Wednesday 24 February 2016

Moving to Sydney: A year on

It might be hard to believe it but it has been just on a year since I relocated to Sydney. So how are things going? I have settled into the apartment comfortably, especially after my flatmate - who moved in a few days after the relocation - moved out in June. I have had my son stay in the spare bedroom for three weeks, and another guest - my mum's old housekeeper, G - stay for a week when she came down to see mum for mum's birthday last year. But the place has become most definitely my home, a refuge to resort to, a place where I can safely rest, and a place where I can get on with the things that matter.

I'm still getting mail addressed to the previous tenants - the people who lived in the apartment before mum and I moved to Sydney from southeast Queensland - and when I get them I always put a note on them and place them in a postbox so they can be sent back to the sender. I am a stickler for form in this area because it's the sort of thing I would like someone else to do for me if I were to move out to another place. There is a postbox just up the street on one of the street corners, so it's not really a difficult thing to do. You just have to make up your mind that that's what you're going to do.

When I order wine from the company that supplied our wine back in southeast Queensland they usually get it delivered without too much difficulty. In some cases I will be home when the courier buzzes on the intercom. In other cases they will leave the boxes inside the foyer and phone me to tell me they have dropped them off. This can happen when they have another delivery to the same building that goes smoothly. If all else fails they can leave the boxes of wine at the local convenience store and drop a note in my mailbox. The convenience store doesn't get any remuneration for this service, it's just something they do as a service for their customers.

And when I order coffee - if getting to the store in Newtown is not possible - Australia Post usually just leaves the package inside the front door. If that cannot be done they take it back to the local Australia Post franchise in Pyrmont and I get a note to pick it up from there.

For medical things I have my dermatologist in Macquarie Street where I visit a couple of times a week. The GP is in an office just up the street near the light rail stop. And the dentist is just around the corner on the main road. I do my grocery shopping at a major outlet down the street past the casino, where there is also a handy pharmacist I can use. If I need something like vitamins I can phone them and they will order it in for me.
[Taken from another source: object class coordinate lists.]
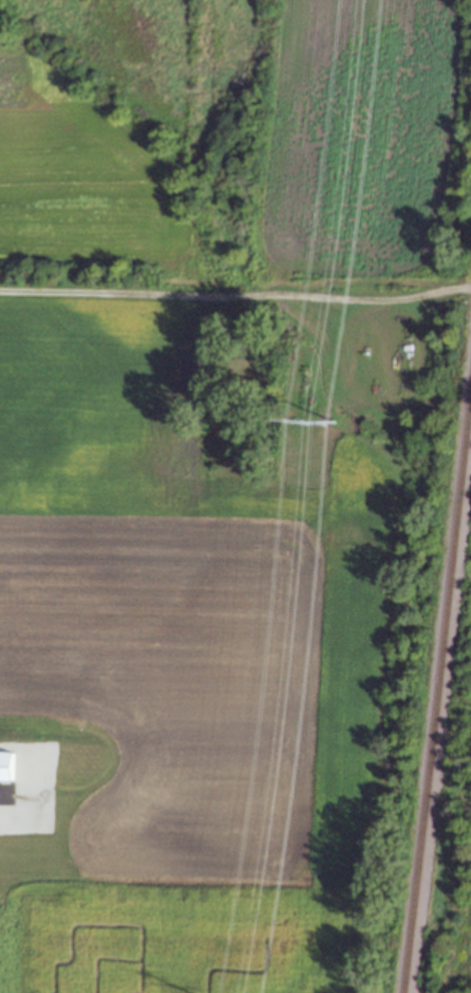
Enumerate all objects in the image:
road: (225, 297)
power tower: (331, 423)
railway: (437, 693)
building: (5, 767)

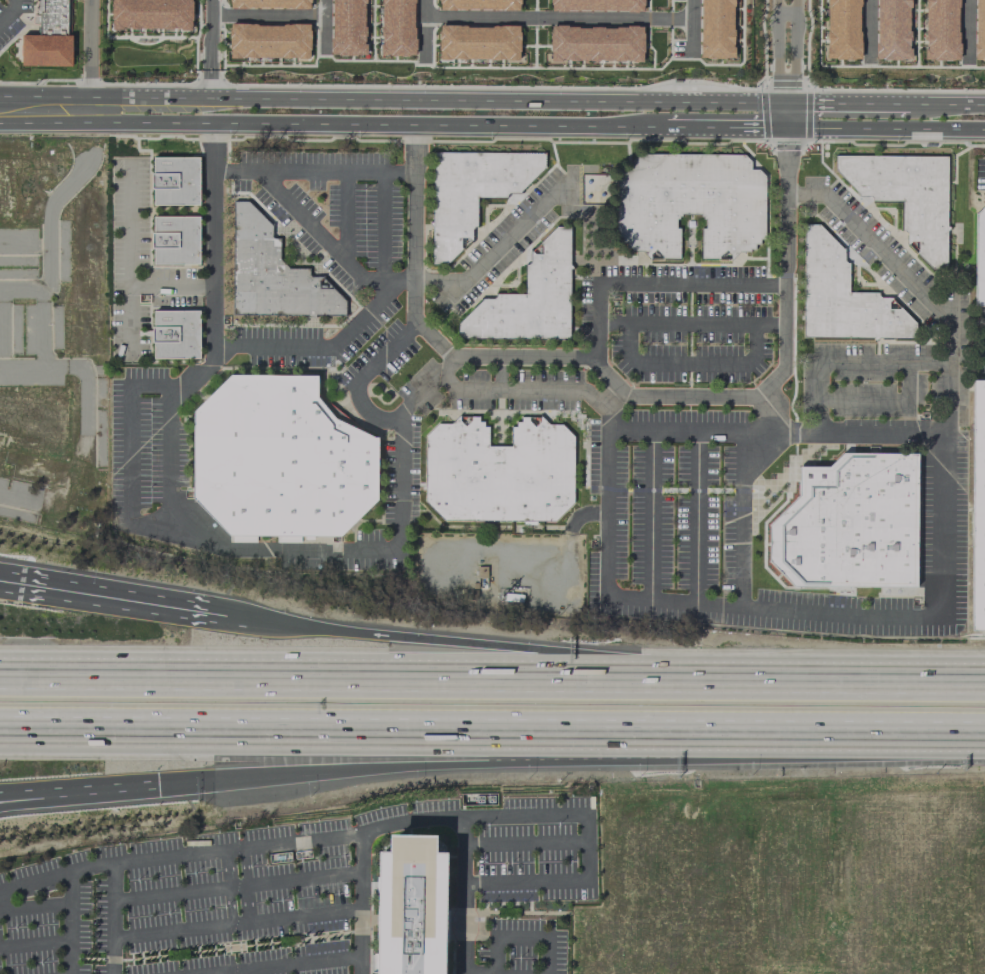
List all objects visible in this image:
building: (270, 4)
building: (479, 5)
building: (596, 5)
road: (10, 13)
road: (786, 13)
building: (150, 14)
road: (274, 14)
road: (558, 18)
road: (692, 26)
building: (347, 27)
building: (397, 27)
road: (868, 27)
road: (967, 27)
road: (425, 28)
building: (716, 28)
building: (843, 29)
building: (892, 29)
building: (941, 30)
building: (979, 30)
road: (209, 34)
building: (48, 38)
building: (269, 40)
building: (478, 42)
building: (596, 43)
road: (87, 49)
road: (777, 64)
road: (795, 64)
road: (208, 84)
road: (397, 101)
road: (852, 103)
road: (947, 103)
road: (333, 123)
road: (726, 126)
road: (886, 127)
road: (396, 174)
building: (175, 180)
building: (471, 191)
building: (906, 195)
building: (690, 202)
road: (342, 215)
road: (381, 215)
road: (214, 235)
building: (176, 239)
road: (487, 254)
building: (980, 257)
road: (128, 266)
building: (273, 273)
road: (652, 283)
building: (843, 297)
building: (528, 298)
road: (413, 299)
road: (127, 321)
road: (690, 324)
building: (175, 334)
road: (785, 356)
road: (691, 357)
road: (497, 358)
road: (845, 359)
road: (532, 390)
road: (426, 391)
road: (614, 397)
road: (884, 402)
road: (771, 406)
road: (843, 433)
building: (278, 459)
road: (945, 460)
building: (498, 471)
building: (978, 507)
road: (650, 513)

Getting onto the motorway for days when I go up to the nursing home to see mum is no problem. Getting off when coming back home can be a bit slow depending on the day. Weekends around lunchtime are the worst time, and at those times the roads around here can be really congested. Everybody loves to go to the Fish Market on the weekend. Usually though I will scoot up and down the motorway to the nursing home with no difficulties, and so I see mum every two or three days as I intended to do when I moved down here from the Coast.

Elections seem to follow me I will say, in closing here. When I moved down it was the #libspill at federal level as Tony Abbott almost lost the party leadership (and government leadership) back in February 2015. Then there was the Queensland win for Labor at around the same time. Now when I am down here in February it is the US party primaries with Donald Trump looking strong at each step in the process as the US electorate selects their presidential candidates. Hillary Clinton is also doing well but she doesn't seem to have the same cachet of her likely presidential rival.